Analysts largely agree that Boric’s government suffers from some self-inflicted wounds due to a cabinet full of new faces. Several of these missteps involve the Minister of the Interior, Izkia Siches. In March, she was forced to abruptly end a visit to the La Araucanía region, a center of conflict with indigenous groups demanding the restitution of their land, after hearing e gunshots near his caravan. In April, Siches apologized after wrongly informing lawmakers that a plane carrying Venezuelan immigrants expelled during the previous government had returned to Chile with all passengers on board.
“It is a team that does not have much political experience in the executive. They got there because they hadn’t been there before,” said Claudia Heiss, director of political science at the University of Chile. “They are learning how government is managed, that has led them to make some mistakes.”
That has weighed heavily on some Chileans. Among them is Patricio Soto, 40, who says that Boric’s government “perhaps had the best intentions, but the lack of experience for important positions” has caused problems in his government.
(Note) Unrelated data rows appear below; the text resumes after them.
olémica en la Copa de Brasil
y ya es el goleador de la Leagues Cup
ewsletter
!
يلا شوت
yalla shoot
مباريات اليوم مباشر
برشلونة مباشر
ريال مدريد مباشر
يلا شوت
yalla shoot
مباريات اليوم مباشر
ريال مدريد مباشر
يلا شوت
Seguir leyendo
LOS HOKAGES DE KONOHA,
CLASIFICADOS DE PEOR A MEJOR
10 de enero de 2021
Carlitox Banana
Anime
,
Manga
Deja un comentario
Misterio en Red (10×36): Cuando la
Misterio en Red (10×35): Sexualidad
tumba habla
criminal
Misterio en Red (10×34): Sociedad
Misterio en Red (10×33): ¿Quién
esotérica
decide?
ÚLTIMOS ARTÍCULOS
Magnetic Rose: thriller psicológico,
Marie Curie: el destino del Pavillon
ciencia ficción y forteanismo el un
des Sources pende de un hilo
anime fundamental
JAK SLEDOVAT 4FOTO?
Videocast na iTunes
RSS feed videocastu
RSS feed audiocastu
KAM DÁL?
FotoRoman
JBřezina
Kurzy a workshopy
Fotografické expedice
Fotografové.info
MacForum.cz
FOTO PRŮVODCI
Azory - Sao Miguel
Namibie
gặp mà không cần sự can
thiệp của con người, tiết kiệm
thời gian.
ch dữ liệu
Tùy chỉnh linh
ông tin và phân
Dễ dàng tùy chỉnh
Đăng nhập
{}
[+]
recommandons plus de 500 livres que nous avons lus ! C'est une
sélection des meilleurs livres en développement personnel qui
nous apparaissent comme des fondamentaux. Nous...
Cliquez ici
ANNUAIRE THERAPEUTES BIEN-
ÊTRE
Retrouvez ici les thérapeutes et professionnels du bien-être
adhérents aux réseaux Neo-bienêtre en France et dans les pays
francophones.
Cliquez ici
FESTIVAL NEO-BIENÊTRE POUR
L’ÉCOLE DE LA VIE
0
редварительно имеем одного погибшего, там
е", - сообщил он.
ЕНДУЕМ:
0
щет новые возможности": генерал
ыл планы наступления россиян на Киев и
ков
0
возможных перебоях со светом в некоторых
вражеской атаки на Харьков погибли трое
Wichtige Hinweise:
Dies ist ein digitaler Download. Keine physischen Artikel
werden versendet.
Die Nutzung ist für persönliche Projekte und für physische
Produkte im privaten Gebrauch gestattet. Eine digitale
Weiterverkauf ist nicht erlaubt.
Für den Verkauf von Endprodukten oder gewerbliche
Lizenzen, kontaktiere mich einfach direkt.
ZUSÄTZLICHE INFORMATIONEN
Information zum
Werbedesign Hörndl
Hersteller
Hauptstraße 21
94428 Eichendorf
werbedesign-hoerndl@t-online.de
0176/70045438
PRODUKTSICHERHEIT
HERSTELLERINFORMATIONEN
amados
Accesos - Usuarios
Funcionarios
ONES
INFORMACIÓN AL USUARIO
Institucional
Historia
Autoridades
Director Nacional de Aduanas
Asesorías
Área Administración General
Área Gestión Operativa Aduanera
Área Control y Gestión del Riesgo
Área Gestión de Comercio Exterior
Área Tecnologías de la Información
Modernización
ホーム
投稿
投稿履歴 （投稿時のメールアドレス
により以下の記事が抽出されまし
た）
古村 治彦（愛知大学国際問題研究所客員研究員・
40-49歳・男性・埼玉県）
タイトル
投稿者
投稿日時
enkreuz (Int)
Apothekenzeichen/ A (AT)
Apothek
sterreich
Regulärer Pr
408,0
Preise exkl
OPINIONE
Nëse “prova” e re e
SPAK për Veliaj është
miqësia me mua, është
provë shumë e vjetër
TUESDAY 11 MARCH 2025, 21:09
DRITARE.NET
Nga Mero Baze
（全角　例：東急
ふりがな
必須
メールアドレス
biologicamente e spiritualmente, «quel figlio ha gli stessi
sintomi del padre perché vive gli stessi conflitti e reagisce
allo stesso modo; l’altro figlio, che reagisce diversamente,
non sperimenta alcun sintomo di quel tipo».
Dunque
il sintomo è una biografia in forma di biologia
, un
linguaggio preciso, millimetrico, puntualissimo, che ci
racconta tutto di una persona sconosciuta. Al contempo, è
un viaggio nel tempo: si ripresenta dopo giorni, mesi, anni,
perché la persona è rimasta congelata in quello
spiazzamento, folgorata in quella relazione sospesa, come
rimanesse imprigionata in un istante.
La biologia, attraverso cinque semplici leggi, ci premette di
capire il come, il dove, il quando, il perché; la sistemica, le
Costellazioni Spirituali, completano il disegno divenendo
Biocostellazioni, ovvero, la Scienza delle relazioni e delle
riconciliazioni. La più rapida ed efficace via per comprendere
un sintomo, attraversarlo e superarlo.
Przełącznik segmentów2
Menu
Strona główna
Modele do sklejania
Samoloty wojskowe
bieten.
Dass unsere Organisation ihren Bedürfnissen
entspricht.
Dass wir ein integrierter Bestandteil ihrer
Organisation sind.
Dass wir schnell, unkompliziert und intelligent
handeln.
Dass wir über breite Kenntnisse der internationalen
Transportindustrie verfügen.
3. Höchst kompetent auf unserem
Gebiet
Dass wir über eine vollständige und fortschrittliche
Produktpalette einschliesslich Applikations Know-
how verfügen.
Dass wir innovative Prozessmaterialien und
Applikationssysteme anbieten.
At the same time, however, Boric grapples with some issues that would have presented a challenge to anyone in his position.
“The economic situation is super relevant, and anyone who was in power would be in trouble now,” Heiss said. “We have an inflation that had not been seen in Chile at least since the return of democracy and we are still in the midst of economic crisis due to the pandemic.

Chile’s annual inflation rate reached 10.5% in April, breaking the double-digit mark for the first time in 28 years and surpassing the 7.2% increase recorded in 2021.
Amid ongoing economic difficulties, the Chilean government last week lowered its growth expectations for the year from 3.5% to 1.5%, and raised its inflation forecast for 2022 to 8.9%.
But the Chileans are not only upset with Boric. They are increasingly skeptical of the institution that is rewriting the country’s constitution.
In 2020, almost eight out of 10 Chileans voted in favor of reforming the Constitution, an overwhelming majority that demonstrated the desire for change in the country after the student protests. But now that the Constitutional Convention has been put to work, many are expressing doubts, with polls showing more and more people inclined to vote against the unfinished documents in a plebiscite scheduled for September.
Even some of the advocates of the reform express skepticism.
“I feel that as a society we need to change the Constitution,” said Daniela Arévalo, a 25-year-old architecture student. But “now I am distrustful of how the constituent process is being carried out.”
Boric has been a strong defender of reforming the Constitution and it is considered that the future of his government is inexorably linked to what happens in that vote, since both are part of a historical process in which Chileans have demanded change. .
“If the government wins, it can breathe easy,” Bellolio said. “If it loses it will be a political earthquake.”